The official passing of the torch caps a storied career for Buffett, which included buying a major US railroad (Burlington Northern), striking up a friendship with Microsoft (MSFT) co-founder Bill Gates, and offering up scores of pithy comments in annual shareholder letters.

“Berkshire’s culture is pretty simple,” Howard Buffett told me in a 2024 episode of Yahoo Finance’s Opening Bid Unfiltered podcast (listen below). “You do what you say you’re going to do, and you do it when you say you’re going to do it. You’re honest about it. You make mistakes and you accept responsibility for those mistakes.”

Howard is in line to succeed his father as Berkshire chairman.

Through it all, Buffett championed the art of value investing, as taught to him by mentor Benjamin Graham. The philosophy is rooted in an unwillingness to overpay for investments.

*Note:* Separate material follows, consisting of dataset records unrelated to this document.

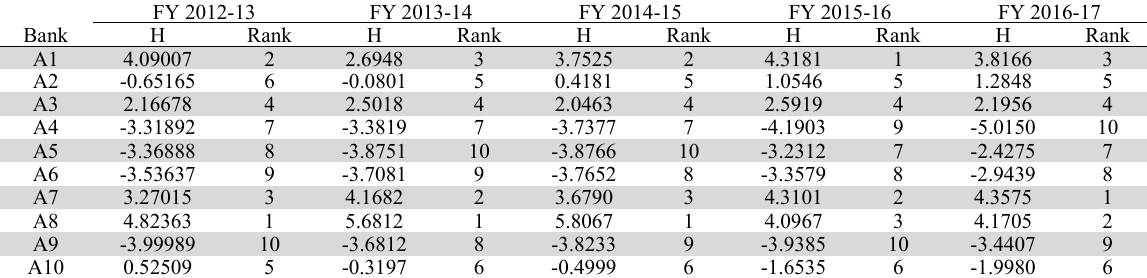
Year wise financial performance based ranking (CODAS method)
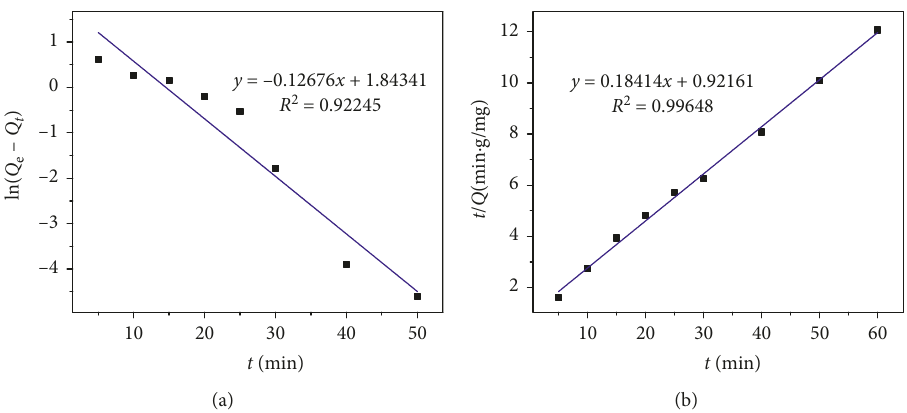
Figure 14: The description of the experimental data by (a) pseudo-first-order and (b) pseudo-second-order kinetic equations. Table 6: The values of k and Q e calculated from pseudo-first-order and pseudo-second-order kinetic equations. Pseudo-first-order kinetic equation Pseudo-second-order kinetic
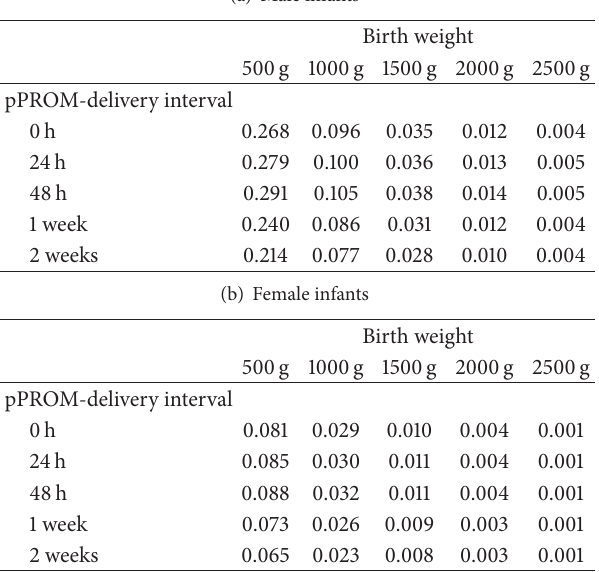
Table 4: Regression analysis of the impact of different birth weights and preterm premature rupture of membranes- (pPROM-) delivery intervalsonperiventricularleukomalaciarisk,assumingfetalweight gains of 0 g in 24 h and 48 h, 200 g in 1 week, and 400 g in 2 weeks [26]. Data are estimated incidence of periventricular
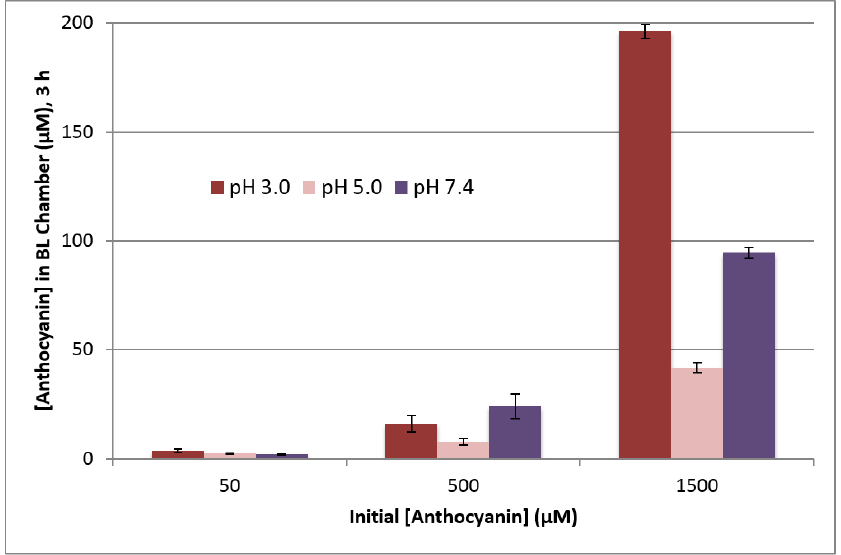
Figure 5. Effect of apical pH on the transport of chokeberry anthocyanins through the NCI-N87 cell monolayer after 3 h at 37 °C and basolateral pH 7.4 as determined by anthocyanin concentration in basolateral chamber. Table 2. Anthocyanin concentrations ( µ M) collected from basolateral chambers with varying apical pH values after 3 h treatment at 37 ◦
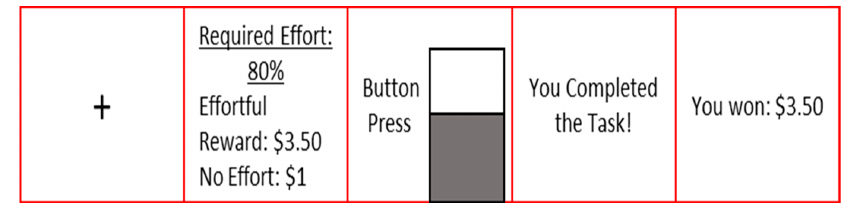
Figure 2. E ff ort-based decision-making task procedure. This is an example of an 80% e ff ort trial with a reward of USD 3.50. Each trial began with the presentation of a fixation cross (Box 1). Participants then saw a Decision Prompt that prompted them to make a choice between the E ff ort Option presented (USD 3.50; Block 2) and the No E ff ort Option that always paid USD 1.00. They were required to make their selection within 3 seconds. They then used the keyboard to complete the task (Box 3). They were then told whether they completed the task (Box 4) and the reward amount won (Box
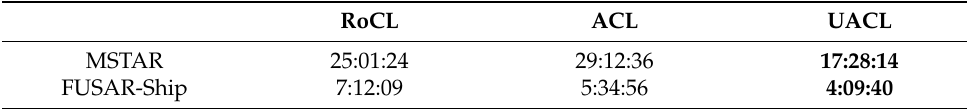
Table 16. The training times of adversarial contrastive pretraining defenses. RoCL ACL UACL MSTAR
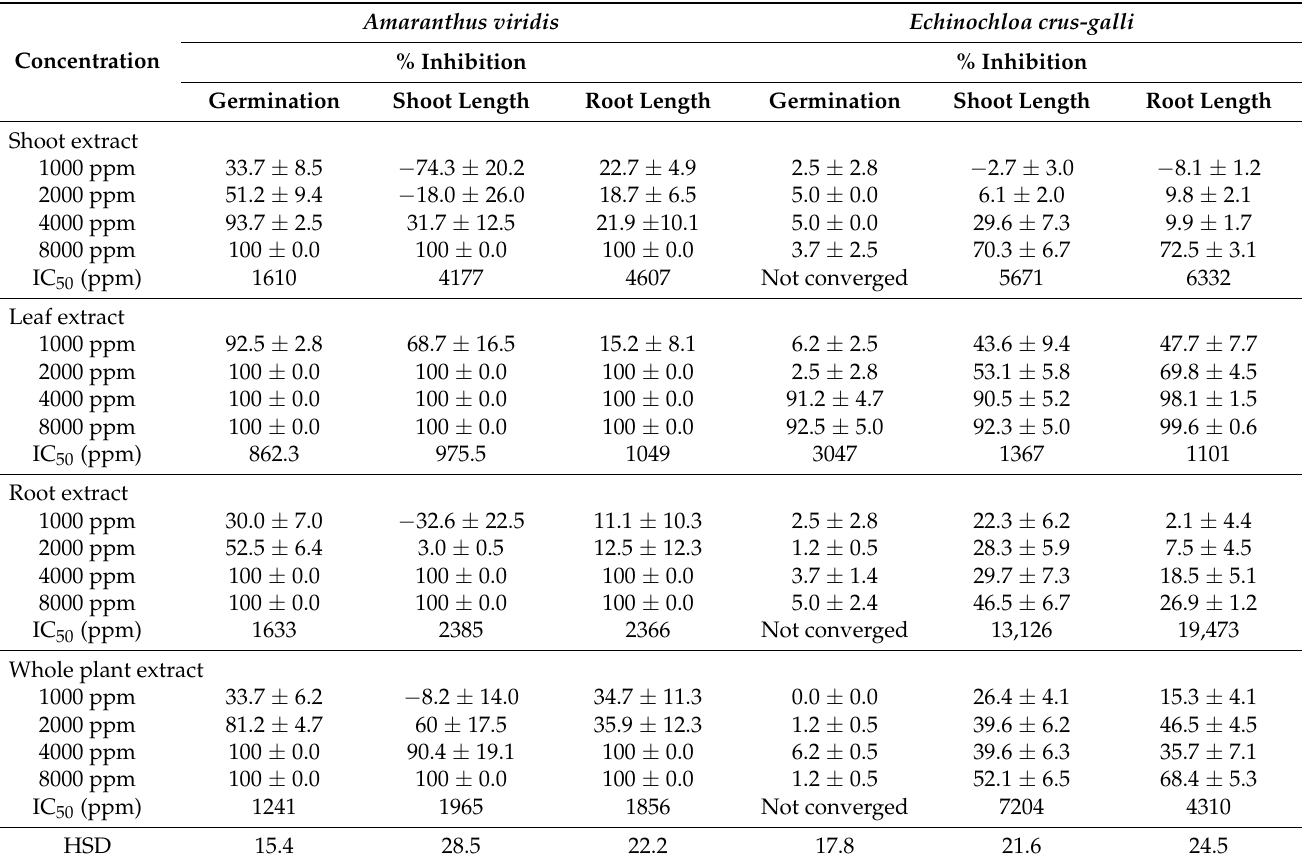
Table 1. The inhibitory effect of crude ethanol extract obtained by different parts from Chromolaena odorata on germination, shoot length, and root length of Echinochloa crus-galli and Amaranthus viridis at 7 days after experiments with Petri-dish test. Amaranthus viridis Echinochloa crus-galli Concentration % Inhibition % Inhibition Root Length Germination Shoot Length Root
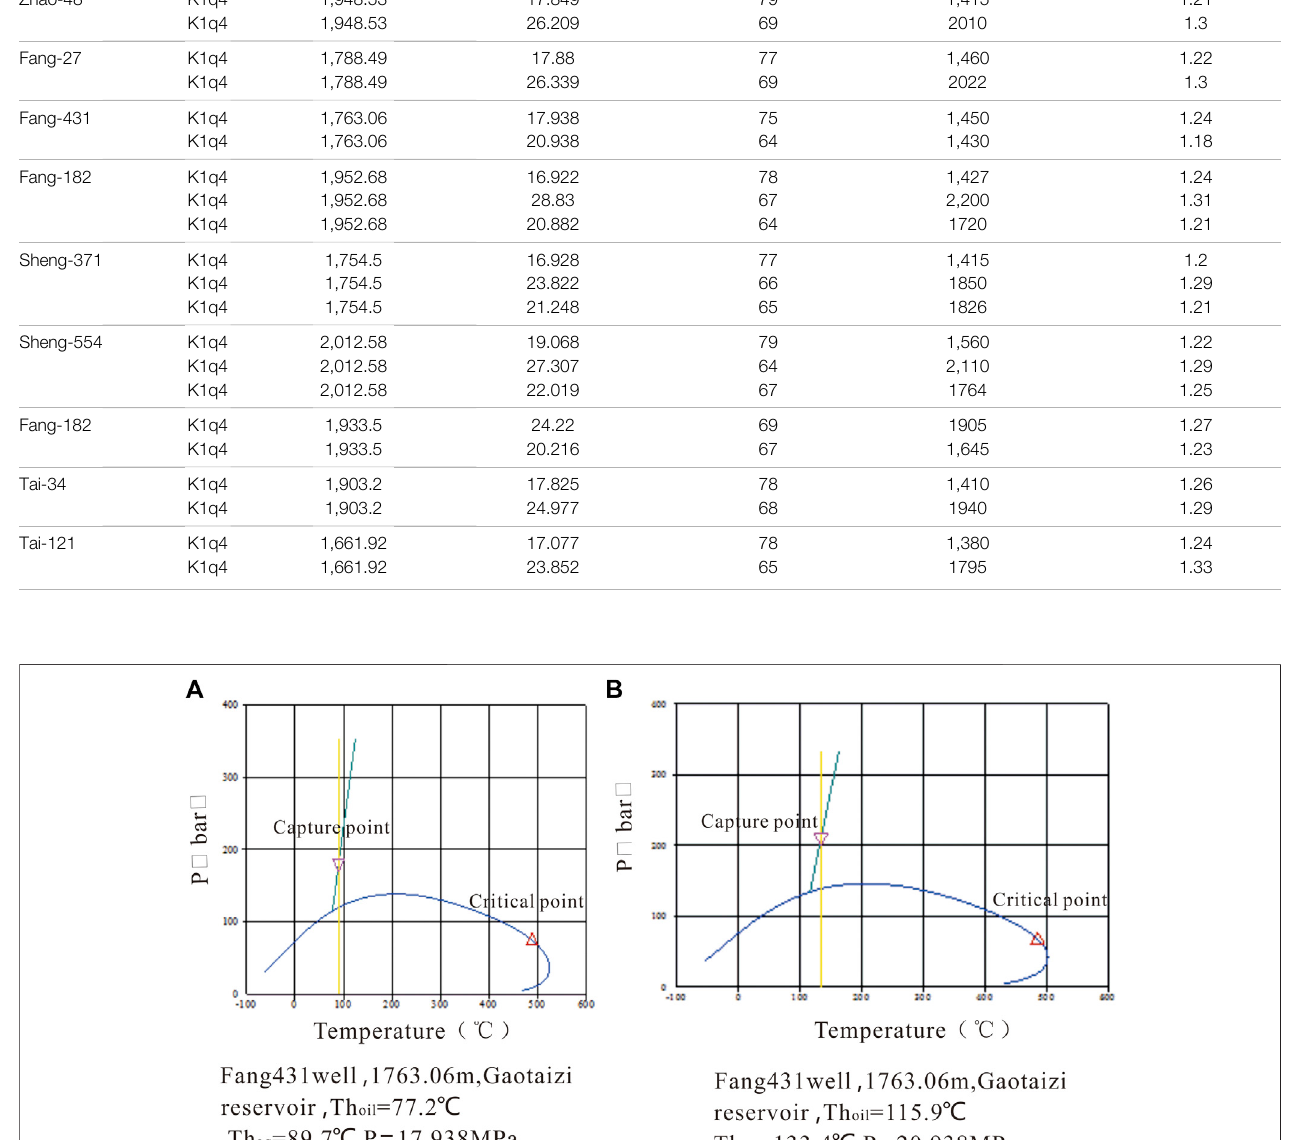
Frontiers in Earth Science |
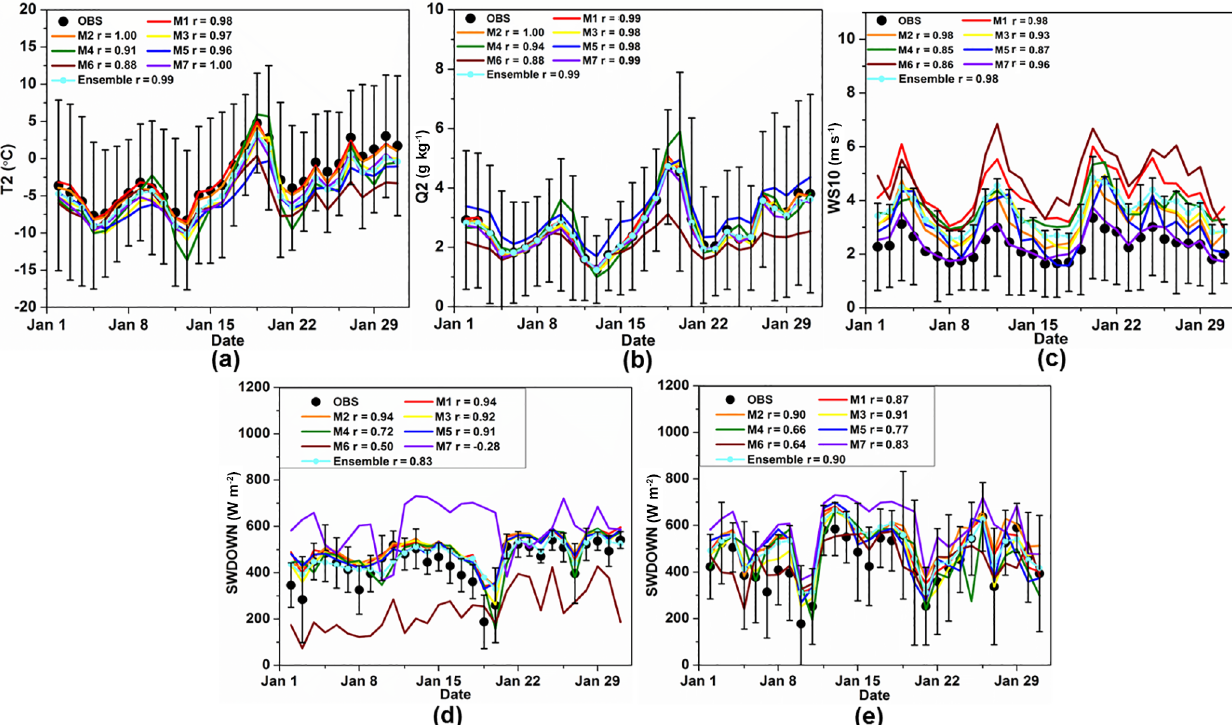
Figure 4. Comparisons between simulated and observed near-surface temperature (a) , water vapor mixing ratio (b) and wind speeds (c) (T2, Q2 and WS10) and downward shortwave radiation in northern China (d) and southern China (e) (spatial daily values are averaged over measurements shown in S4 and S5; the error bars show the SD of values over the measurement sites).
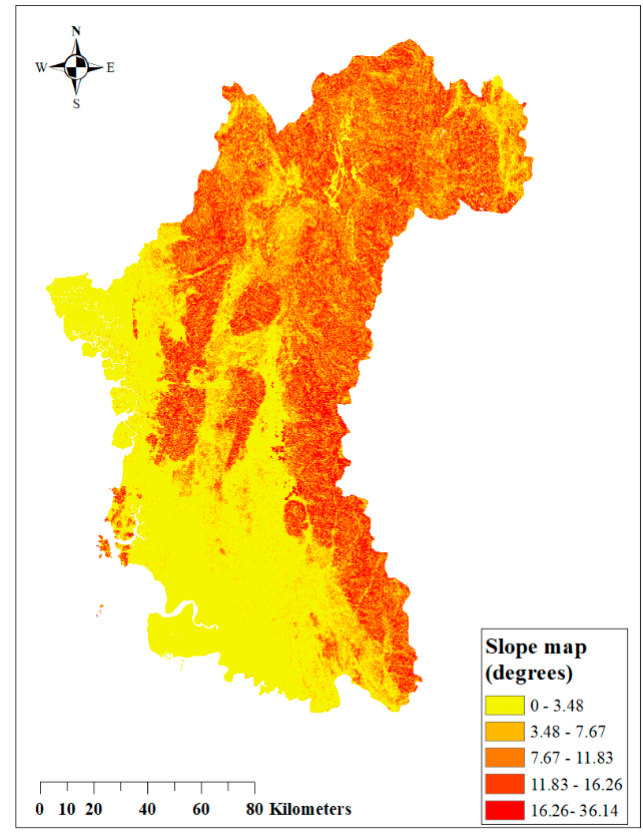
Figure 3. Slope map of the study area.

The “Buffett Indicator” takes the Wilshire 5000 Index (viewed as the total stock market) and divides it by the annual US GDP. It rose to fame following a 2001 Fortune Magazine article written by Buffett and longtime Fortune writer and Buffett insider Carol Loomis.

“The ratio has certain limitations in telling you what you need to know,” Buffett explained in the article. “Still, it is probably the best single measure of where valuations stand at any given moment.”

The indicator is at valuation levels never seen before, fueled by the artificial intelligence boom. It suggests that stocks are long overdue for a healthy pullback in early 2026.

Warren Buffett, chairman and CEO of Berkshire Hathaway, smiles as he plays bridge following the annual Berkshire Hathaway shareholders meeting in Omaha, Neb., May 5, 2019. (AP Photo/Nati Harnik, File) · ASSOCIATED PRESS

Picking apart the numbers, the Buffett Indicator stands at about 221.4% — up a sharp 22% from April 30, per data from GuruFocus. The indicator has never been at a higher level dating back to the earliest data from GuruFocus in 1970.

The S&P 500 (^GSPC) has shot up nearly 17% on the year amid major optimism surrounding the earnings potential of AI-related companies and the effect the technology will have on profits. Analysts in turn have scrambled to upwardly revise their profit forecasts on companies, supporting higher stock prices.

For his part, Buffett has bet on the AI future by maintaining stock investments in Apple (AAPL), Amazon (AMZN), and more recently, Alphabet (GOOGL).

Wherever the stock market goes from here, one thing can’t be questioned: Buffett’s impact on investing.